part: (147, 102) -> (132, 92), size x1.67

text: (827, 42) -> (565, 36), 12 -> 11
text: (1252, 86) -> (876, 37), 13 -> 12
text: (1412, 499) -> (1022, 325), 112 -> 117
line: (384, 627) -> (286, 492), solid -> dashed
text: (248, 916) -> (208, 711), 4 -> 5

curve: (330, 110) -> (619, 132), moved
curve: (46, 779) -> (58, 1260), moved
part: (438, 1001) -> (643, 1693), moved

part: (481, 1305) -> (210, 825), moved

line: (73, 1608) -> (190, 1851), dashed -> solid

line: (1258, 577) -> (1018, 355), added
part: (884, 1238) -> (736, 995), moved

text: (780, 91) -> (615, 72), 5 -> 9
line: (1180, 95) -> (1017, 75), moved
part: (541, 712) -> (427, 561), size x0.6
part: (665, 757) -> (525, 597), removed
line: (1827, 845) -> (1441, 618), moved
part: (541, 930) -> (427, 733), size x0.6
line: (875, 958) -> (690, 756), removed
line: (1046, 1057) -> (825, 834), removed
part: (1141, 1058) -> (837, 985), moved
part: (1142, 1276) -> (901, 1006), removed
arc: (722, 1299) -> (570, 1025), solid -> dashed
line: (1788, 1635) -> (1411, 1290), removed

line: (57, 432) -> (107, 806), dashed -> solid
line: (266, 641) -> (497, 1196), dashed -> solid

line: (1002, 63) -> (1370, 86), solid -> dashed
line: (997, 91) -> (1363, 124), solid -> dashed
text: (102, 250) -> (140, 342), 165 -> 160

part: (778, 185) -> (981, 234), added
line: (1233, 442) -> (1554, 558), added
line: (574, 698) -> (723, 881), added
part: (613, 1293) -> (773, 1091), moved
* * * * * * *
> **WHAT YOU ARE ASKED TO DO**
A complete, exact copy of the entries above is what is wanted.

> **TASK SOLUTION**
part: (147, 102) -> (132, 92), size x1.67

text: (827, 42) -> (565, 36), 12 -> 11
text: (1252, 86) -> (876, 37), 13 -> 12
text: (1412, 499) -> (1022, 325), 112 -> 117
line: (384, 627) -> (286, 492), solid -> dashed
text: (248, 916) -> (208, 711), 4 -> 5

curve: (330, 110) -> (619, 132), moved
curve: (46, 779) -> (58, 1260), moved
part: (438, 1001) -> (643, 1693), moved

part: (481, 1305) -> (210, 825), moved

line: (73, 1608) -> (190, 1851), dashed -> solid

line: (1258, 577) -> (1018, 355), added
part: (884, 1238) -> (736, 995), moved

text: (780, 91) -> (615, 72), 5 -> 9
line: (1180, 95) -> (1017, 75), moved
part: (541, 712) -> (427, 561), size x0.6
part: (665, 757) -> (525, 597), removed
line: (1827, 845) -> (1441, 618), moved
part: (541, 930) -> (427, 733), size x0.6
line: (875, 958) -> (690, 756), removed
line: (1046, 1057) -> (825, 834), removed
part: (1141, 1058) -> (837, 985), moved
part: (1142, 1276) -> (901, 1006), removed
arc: (722, 1299) -> (570, 1025), solid -> dashed
line: (1788, 1635) -> (1411, 1290), removed

line: (57, 432) -> (107, 806), dashed -> solid
line: (266, 641) -> (497, 1196), dashed -> solid

line: (1002, 63) -> (1370, 86), solid -> dashed
line: (997, 91) -> (1363, 124), solid -> dashed
text: (102, 250) -> (140, 342), 165 -> 160

part: (778, 185) -> (981, 234), added
line: (1233, 442) -> (1554, 558), added
line: (574, 698) -> (723, 881), added
part: (613, 1293) -> (773, 1091), moved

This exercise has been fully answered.